** Try it **
Please go through the records below and return every line holding the word "color".

Items listed in a dataset:
■ ■ ■ ■ ■ ■ ■

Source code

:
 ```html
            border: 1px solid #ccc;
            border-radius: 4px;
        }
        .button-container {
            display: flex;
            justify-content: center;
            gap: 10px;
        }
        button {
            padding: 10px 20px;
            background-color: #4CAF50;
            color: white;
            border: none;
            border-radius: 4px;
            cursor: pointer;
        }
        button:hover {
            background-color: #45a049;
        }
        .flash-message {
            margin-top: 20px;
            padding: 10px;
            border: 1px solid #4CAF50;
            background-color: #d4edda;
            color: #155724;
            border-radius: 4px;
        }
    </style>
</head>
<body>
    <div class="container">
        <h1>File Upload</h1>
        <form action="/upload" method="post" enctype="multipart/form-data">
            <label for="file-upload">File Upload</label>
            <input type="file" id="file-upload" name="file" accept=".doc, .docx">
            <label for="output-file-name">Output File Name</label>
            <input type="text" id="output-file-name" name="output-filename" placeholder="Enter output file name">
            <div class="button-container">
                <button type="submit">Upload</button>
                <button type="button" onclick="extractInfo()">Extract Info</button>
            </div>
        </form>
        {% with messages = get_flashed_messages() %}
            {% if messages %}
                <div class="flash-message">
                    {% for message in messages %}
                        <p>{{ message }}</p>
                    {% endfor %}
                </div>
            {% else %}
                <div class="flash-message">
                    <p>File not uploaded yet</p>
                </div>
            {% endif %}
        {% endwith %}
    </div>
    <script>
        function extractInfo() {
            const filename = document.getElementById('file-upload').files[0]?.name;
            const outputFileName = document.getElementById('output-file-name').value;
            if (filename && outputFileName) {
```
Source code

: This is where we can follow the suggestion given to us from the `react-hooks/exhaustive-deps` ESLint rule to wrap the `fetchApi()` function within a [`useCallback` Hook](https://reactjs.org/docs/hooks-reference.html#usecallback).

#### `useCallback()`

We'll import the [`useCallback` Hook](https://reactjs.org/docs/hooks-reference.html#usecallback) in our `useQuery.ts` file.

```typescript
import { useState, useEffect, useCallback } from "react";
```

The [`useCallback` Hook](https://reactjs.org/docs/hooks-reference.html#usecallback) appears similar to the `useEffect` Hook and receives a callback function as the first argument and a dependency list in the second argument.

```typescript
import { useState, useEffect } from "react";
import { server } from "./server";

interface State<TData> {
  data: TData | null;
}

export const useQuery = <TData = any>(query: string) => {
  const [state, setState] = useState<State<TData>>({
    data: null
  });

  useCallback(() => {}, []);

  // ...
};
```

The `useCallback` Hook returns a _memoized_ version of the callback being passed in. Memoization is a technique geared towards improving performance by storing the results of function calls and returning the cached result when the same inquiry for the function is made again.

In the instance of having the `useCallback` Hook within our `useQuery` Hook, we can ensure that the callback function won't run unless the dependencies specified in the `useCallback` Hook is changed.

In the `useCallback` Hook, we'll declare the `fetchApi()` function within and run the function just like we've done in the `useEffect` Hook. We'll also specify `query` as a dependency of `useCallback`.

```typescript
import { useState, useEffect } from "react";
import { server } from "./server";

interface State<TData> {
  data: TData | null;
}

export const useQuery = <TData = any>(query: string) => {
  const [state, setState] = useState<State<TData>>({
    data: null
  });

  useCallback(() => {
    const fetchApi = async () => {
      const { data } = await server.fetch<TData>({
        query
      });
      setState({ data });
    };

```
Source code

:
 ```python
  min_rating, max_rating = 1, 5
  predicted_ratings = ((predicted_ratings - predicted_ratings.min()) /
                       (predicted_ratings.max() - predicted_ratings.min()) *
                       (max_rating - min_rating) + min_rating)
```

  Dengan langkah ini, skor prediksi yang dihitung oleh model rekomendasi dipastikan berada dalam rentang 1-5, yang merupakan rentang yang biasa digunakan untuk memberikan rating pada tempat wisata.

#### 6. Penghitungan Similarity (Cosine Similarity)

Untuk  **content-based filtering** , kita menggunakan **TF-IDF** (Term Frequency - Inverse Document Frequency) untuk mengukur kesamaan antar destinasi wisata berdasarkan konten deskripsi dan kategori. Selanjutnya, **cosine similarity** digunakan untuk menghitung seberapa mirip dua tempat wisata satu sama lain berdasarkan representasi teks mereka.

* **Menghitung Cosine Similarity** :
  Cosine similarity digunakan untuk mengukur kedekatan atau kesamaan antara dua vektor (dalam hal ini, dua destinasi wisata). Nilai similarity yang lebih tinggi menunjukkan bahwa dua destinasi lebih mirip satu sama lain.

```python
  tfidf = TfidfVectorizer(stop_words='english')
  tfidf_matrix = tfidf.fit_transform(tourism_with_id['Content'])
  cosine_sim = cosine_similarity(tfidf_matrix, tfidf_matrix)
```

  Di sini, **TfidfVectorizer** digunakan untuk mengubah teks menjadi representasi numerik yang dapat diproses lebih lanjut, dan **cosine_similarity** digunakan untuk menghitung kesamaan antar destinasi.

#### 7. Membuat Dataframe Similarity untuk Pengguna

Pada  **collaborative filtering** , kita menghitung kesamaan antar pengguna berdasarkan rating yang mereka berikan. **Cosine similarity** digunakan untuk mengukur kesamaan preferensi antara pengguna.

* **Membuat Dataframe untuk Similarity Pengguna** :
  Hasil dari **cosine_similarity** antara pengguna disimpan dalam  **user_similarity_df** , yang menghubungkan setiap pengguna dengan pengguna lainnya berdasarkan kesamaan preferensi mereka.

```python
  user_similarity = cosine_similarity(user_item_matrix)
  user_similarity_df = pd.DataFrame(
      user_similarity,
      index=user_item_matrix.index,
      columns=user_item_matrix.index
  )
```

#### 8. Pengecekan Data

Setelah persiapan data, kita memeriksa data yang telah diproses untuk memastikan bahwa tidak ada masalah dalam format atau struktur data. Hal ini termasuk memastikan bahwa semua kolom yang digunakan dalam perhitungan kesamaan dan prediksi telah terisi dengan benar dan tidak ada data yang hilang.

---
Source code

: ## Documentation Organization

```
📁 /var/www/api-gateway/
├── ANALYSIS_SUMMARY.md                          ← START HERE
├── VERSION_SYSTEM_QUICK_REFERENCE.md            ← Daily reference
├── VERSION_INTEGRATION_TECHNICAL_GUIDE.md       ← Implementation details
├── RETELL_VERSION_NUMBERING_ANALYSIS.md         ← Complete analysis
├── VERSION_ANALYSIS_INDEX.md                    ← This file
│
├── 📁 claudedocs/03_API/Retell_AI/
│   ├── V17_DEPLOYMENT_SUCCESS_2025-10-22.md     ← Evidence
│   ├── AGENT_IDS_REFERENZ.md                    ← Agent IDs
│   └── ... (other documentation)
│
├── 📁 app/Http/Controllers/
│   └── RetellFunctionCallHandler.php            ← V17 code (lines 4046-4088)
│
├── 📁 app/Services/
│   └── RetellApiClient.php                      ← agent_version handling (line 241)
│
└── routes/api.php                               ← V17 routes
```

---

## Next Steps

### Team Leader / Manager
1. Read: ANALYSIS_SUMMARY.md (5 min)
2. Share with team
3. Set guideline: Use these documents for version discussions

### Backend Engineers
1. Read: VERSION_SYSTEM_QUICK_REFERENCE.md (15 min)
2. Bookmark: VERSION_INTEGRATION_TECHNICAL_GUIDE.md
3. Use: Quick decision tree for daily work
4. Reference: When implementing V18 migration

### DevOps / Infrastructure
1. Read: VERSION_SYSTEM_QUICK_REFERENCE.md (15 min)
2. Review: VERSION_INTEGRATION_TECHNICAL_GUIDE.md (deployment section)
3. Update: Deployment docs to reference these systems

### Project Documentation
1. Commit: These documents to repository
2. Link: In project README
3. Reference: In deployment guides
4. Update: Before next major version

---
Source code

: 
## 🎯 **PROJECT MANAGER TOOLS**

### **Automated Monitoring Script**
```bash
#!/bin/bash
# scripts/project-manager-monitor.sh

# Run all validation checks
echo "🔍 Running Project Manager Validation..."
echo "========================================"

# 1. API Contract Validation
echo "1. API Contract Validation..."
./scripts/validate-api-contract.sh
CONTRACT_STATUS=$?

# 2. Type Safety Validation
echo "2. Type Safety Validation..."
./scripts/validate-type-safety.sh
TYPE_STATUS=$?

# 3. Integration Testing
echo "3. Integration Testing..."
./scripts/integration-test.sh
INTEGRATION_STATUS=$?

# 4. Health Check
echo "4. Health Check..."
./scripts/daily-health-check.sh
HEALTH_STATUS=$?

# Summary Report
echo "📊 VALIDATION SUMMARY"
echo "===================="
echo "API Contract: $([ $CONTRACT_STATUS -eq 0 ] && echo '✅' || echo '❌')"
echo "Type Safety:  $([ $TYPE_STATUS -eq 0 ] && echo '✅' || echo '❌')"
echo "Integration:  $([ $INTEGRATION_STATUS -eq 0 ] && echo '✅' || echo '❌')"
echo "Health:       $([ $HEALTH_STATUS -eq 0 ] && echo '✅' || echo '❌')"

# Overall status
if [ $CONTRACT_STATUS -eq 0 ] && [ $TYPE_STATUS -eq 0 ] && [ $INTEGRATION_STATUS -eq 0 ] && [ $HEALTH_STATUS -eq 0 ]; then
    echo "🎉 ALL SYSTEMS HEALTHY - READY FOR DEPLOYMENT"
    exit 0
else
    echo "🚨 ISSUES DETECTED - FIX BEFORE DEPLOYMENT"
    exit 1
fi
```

■ ■ ■ ■ ■ ■ ■

** Response **
            background-color: #4CAF50;
            color: white;
            background-color: #45a049;
            background-color: #d4edda;
            color: #155724;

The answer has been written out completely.